## INFORMATION
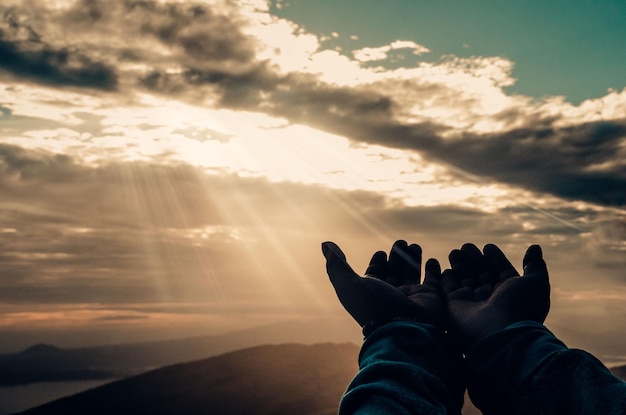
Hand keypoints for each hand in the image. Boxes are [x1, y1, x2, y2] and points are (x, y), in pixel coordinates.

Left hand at [322, 240, 445, 332]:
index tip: (380, 252)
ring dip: (413, 259)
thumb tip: (325, 244)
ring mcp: (411, 296)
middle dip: (397, 256)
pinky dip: (433, 270)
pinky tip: (432, 260)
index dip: (377, 263)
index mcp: (372, 292)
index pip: (375, 274)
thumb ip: (337, 265)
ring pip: (412, 273)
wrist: (403, 329)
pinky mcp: (430, 297)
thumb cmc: (373, 307)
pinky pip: (433, 281)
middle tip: (401, 242)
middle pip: (394, 271)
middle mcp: (391, 294)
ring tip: (414, 245)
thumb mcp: (348, 285)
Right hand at [442, 243, 549, 350]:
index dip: (495, 259)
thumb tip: (535, 247)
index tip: (488, 247)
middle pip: (481, 273)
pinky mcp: (454, 306)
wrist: (498, 335)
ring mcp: (472, 302)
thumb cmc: (520, 308)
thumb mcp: (535, 283)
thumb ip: (534, 265)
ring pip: (464, 279)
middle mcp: (491, 298)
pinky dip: (446, 279)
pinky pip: (448, 289)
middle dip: (474, 259)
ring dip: (459, 265)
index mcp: (511, 293)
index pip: (501, 271)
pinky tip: (446, 268)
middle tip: (467, 246)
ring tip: (456, 251)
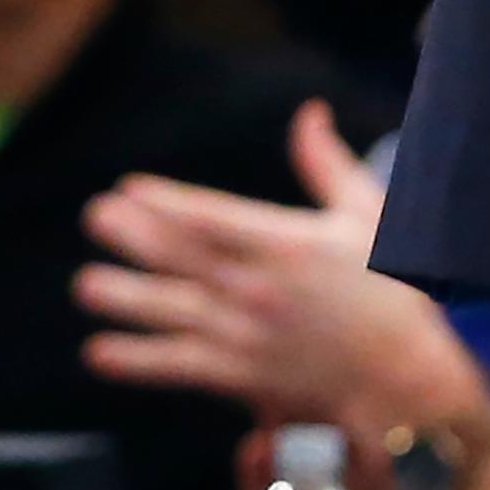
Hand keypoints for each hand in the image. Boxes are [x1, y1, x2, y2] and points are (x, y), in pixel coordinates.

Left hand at [77, 103, 485, 434]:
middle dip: (134, 238)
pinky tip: (101, 351)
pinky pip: (180, 366)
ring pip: (174, 312)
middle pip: (183, 259)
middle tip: (95, 218)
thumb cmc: (390, 289)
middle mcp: (259, 288)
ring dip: (127, 298)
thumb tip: (309, 113)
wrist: (402, 373)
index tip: (130, 188)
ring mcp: (247, 334)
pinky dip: (139, 361)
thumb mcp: (365, 213)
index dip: (166, 202)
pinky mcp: (242, 376)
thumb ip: (327, 164)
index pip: (213, 217)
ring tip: (87, 285)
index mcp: (287, 244)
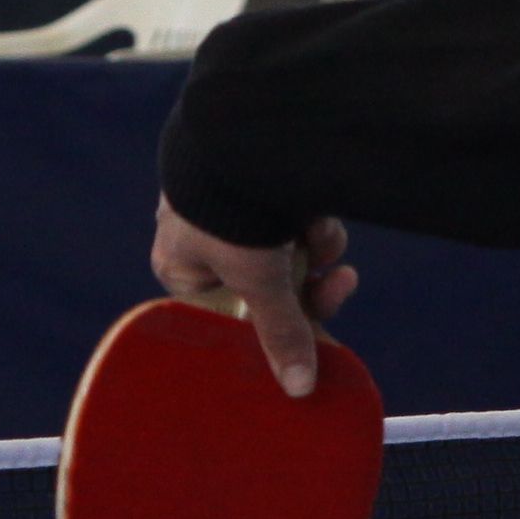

## YOUR ASSIGNMENT
Could you output the entire listing verbatim while omitting its pictures?

## ANSWER BOX
Hand keypoints for each hand in the image. Boxes are [x1, y1, x2, y2] and points are (x, y), in pixel coordinates.

Left hand at [322, 240, 445, 332]:
index tip: (380, 252)
ring dip: (413, 259)
thumb tip: (325, 244)
ring mcp: (411, 296)
middle dip: (397, 256)
pinky dip: (433, 270)
pinky tip: (432, 260)
index dip: (377, 263)
index mcp: (372, 292)
index pip: (375, 274)
thumb ip: (337, 265)
ring pip: (412, 273)
wrist: (403, 329)
pinky mcp: (430, 297)
thumb cmc: (373, 307)
pinky pip: (433, 281)
middle tip: (401, 242)
middle pip: (394, 271)
middle mcp: (391, 294)
ring tip: (414, 245)
thumb mcp: (348, 285)
Right hand at [442, 243, 549, 350]:
index dip: (495, 259)
thumb tip: (535, 247)
index tip: (488, 247)
middle pip: (481, 273)
pinky mcp: (454, 306)
wrist: (498, 335)
ring mcp: (472, 302)
thumb cmc: (520, 308)
thumb mcp: (535, 283)
thumb ip: (534, 265)
ring pip: (464, 279)
middle mcp: (491, 298)
pinky dip: (446, 279)
pinky pip: (448, 289)
middle dip: (474, 259)
ring dip: (459, 265)
index mcp: (511, 293)
index pip: (501, 271)
pinky tip: (446, 268)
middle tip: (467, 246)
ring tip: (456, 251)
Hand keypoints for each hand in the image. Boxes are [x1, y1, x2, y2] and points are (x, y), in pixel coordinates.

Left hand at [77, 103, 485, 434]:
middle dip: (134, 238)
pinky tip: (101, 351)
pinky pip: (180, 366)
ring pip: (174, 312)
middle pip: (183, 259)
middle tip: (95, 218)
thumb cmc: (390, 289)
middle mcp: (259, 288)
ring dip: (127, 298)
thumb tip: (309, 113)
wrist: (402, 373)
index tip: (130, 188)
ring mcp: (247, 334)
pinky dip: (139, 361)
thumb mcp: (365, 213)
index dip: (166, 202)
pinky mcp: (242, 376)
thumb ip: (327, 164)
index pip: (213, 217)
ring tip: (87, 285)
index mcp: (287, 244)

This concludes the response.